Shortly after Mitt Romney’s selection of Paul Ryan A friend sent me an email that opened with “You wanted an in-your-face guy, here he is.  You wanted an in-your-face debate, here it is.”  

The following started out to be a private note back to him.  But I got carried away and turned it into a Liberty Works post on the political earthquake that is the Ryan nomination.

Most politicians try to win not by persuading voters with ideas but by sensing how voters already feel before any ideas are presented and then trying to align their positions with those feelings.  This cynical strategy is obvious near the beginning of Barack Obama’s stock campaign pitch:

We believe in that fundamental American idea that no matter who you are, you can make it if you try.  All we ask for is that our hard work pays off, that our responsibility is rewarded, that if we’re willing to put in the effort we can have a job that supports a family.  And be able to have a home of our own, to take a little vacation once in a while, send our kids to college and retire with dignity and respect.

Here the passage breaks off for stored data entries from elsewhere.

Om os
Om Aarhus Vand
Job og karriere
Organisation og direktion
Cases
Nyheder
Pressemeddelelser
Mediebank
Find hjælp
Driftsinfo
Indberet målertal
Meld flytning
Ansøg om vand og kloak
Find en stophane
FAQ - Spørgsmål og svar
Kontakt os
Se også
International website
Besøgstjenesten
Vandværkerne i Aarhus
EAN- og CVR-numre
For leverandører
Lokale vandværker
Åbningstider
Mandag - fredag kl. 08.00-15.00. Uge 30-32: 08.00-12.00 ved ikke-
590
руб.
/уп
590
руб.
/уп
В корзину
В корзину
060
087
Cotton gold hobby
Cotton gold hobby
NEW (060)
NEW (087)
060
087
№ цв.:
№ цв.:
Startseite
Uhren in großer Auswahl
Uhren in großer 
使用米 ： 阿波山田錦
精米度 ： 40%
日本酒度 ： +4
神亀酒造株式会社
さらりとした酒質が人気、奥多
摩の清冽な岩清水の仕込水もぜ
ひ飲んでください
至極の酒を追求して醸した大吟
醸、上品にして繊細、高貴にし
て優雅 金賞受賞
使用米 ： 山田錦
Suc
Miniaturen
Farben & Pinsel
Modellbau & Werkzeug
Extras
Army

What he calls “a fundamental American idea” isn’t really an idea at all.  There is no governing principle here.   Obama’ hazy language simply describes – in strictly emotional terms – an outcome most people would find soothing and comforting, especially after four years of grinding unemployment and economic anxiety.  He makes no effort to propose genuine ideas or connect the dots between his ideas and the outcome.  In fact, his policies have made the outcome he describes harder to achieve.

Ronald Reagan was not like most politicians.  He made compelling arguments, starting with the First Principles of liberty and free enterprise and persuaded voters to see things his way.  After he was elected he applied those First Principles to his policy decisions and his negotiations with a Democratic Congress and America prospered.  The voters rewarded him with reelection by the largest Electoral College landslide in history. 

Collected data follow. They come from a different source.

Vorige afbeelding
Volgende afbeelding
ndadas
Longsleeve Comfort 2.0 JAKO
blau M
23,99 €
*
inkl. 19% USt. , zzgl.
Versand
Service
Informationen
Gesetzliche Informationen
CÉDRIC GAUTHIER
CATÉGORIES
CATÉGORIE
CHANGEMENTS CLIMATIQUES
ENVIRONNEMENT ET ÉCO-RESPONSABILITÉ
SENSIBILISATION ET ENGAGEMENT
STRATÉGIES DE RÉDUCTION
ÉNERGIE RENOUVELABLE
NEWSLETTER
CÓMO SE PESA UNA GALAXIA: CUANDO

It’s hard to believe in today’s evenly divided nation where each side is hoping to prevail by focusing it’s entire campaign on only eight competitive states, but Ronald Reagan won 49 states!

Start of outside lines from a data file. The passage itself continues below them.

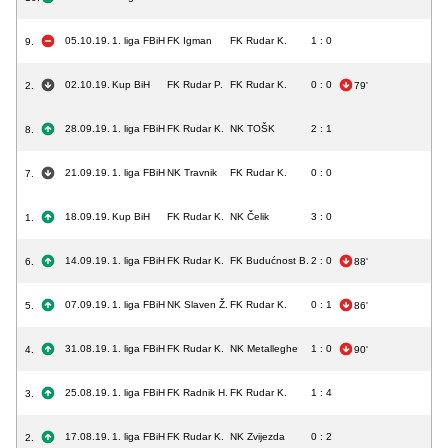
05.10.19.
1. liga FBiH
FK Igman
FK Rudar K.
1 : 0
9.
02.10.19.
Kup BiH
FK Rudar P.
FK Rudar K.
0 : 0
2.
79'
28.09.19.
1. liga FBiH
FK Rudar K.
NK TOŠK
2 : 1
8.
21.09.19.
1. liga FBiH
NK Travnik
FK Rudar K.
0 : 0
7.
18.09.19.
Kup BiH
FK Rudar K.
NK Čelik
3 : 0
1.
14.09.19.
1. liga FBiH
FK Rudar K.
FK Budućnost B.
2 : 0
6.
88'
07.09.19.
1. liga FBiH
NK Slaven Ž.
FK Rudar K.
0 : 1
5.
86'
31.08.19.
1. liga FBiH
FK Rudar K.
NK Metalleghe
1 : 0
4.
90'
25.08.19.
1. liga FBiH
FK Radnik H.
FK Rudar K.
1 : 4
3.
17.08.19.
1. liga FBiH
FK Rudar K.
NK Zvijezda
0 : 2
2.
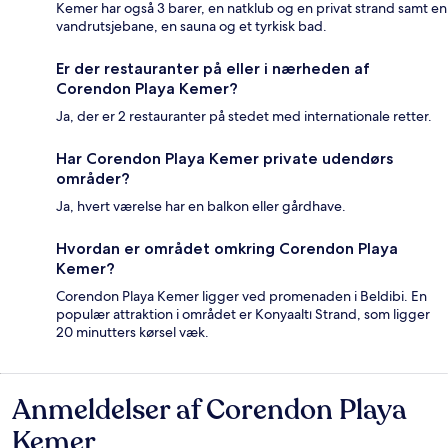
Kemer har også 3 barer, en natklub og en privat strand samt en
vandrutsjebane, en sauna og et tyrkisk bad.
Er der restauranter på eller i nærheden af
Corendon Playa Kemer?
Ja, der er 2 restauranter på stedet med internationale retter.
Har Corendon Playa Kemer private udendørs
områder?
Ja, hvert værelse har en balkon eller gårdhave.
Hvordan er området omkring Corendon Playa
Kemer?
Corendon Playa Kemer ligger ved promenaden i Beldibi. En
populær attraktion i området er Konyaaltı Strand, som ligger
20 minutters kørsel væk.
Anmeldelser af Corendon Playa
Anmeldelser
Kemer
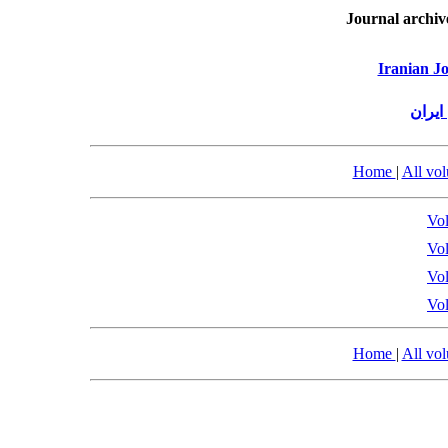
Journal archiv
Iranian Jo
ایران
Home
|
All vo
Vol
Vol
Vol
Vol
Home
|
All vo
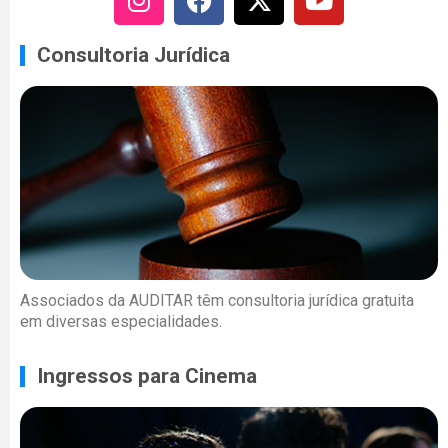
Consultoria Jurídica
Associados da AUDITAR têm consultoria jurídica gratuita
em diversas especialidades.
Ingressos para Cinema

For Paul Ryan the Reagan model comes naturally.  Mitt Romney certainly can be more like Reagan and it appears that he is about to try.

After Obama’s manifest failures our side, the side of liberty and free enterprise should be able to say “I told you so.”  We should be able to remind voters of our First Principles and our arguments from the last campaign to show how America would have been better off today if we had won. 

But we can’t say “I told you so” because for two decades our side was incompetently represented by President Bush 41, then Bob Dole, then President Bush 43 and finally John McCain’s inept, muddled campaign of 2008.  These leaders’ commitment to the first principles of liberty and free enterprise was inconsistent and often abandoned. 

Not since 1984 has a Presidential candidate spoken in terms of First Principles.  Thus a whole generation of voters has been indoctrinated in the jaundiced, leftist pseudo-principle that elections are about who will be favored by the next round of government handouts, subsidies and credits, and who will get stuck with the tab.

Mitt Romney’s initial campaign assumption, that he could more or less stand aside and let a tsunami of negative votes surge over President Obama has failed.  He and Paul Ryan now have no other option but to start at square one, with a campaign of education in First Principles.   Ryan gave us lesson one at their event on Saturday by citing a First Principle famously articulated the Declaration of Independence:

Our rights come from God and nature, not from the government.

NBC’s Andrea Mitchell, who was covering the the Romney-Ryan event was predictably out of touch.  She confirmed her inability to comprehend Ryan’s reference to a First Principle when she reacted by telling her audience that he was “not a pick for women.”

This campaign will be a titanic struggle.  The President and his supporters in the progressive movement are desperate.  They are prepared to run a no-limits, scorched earth campaign of personal attacks, portraying the Romney/Ryan ticket as morally repugnant.  Let us hope Mitt Romney and Paul Ryan are up to the challenge.

1 Comment so far

  1. Drew on August 20th, 2012

    And don’t even believe Ryan hasn’t been a game changer, he has.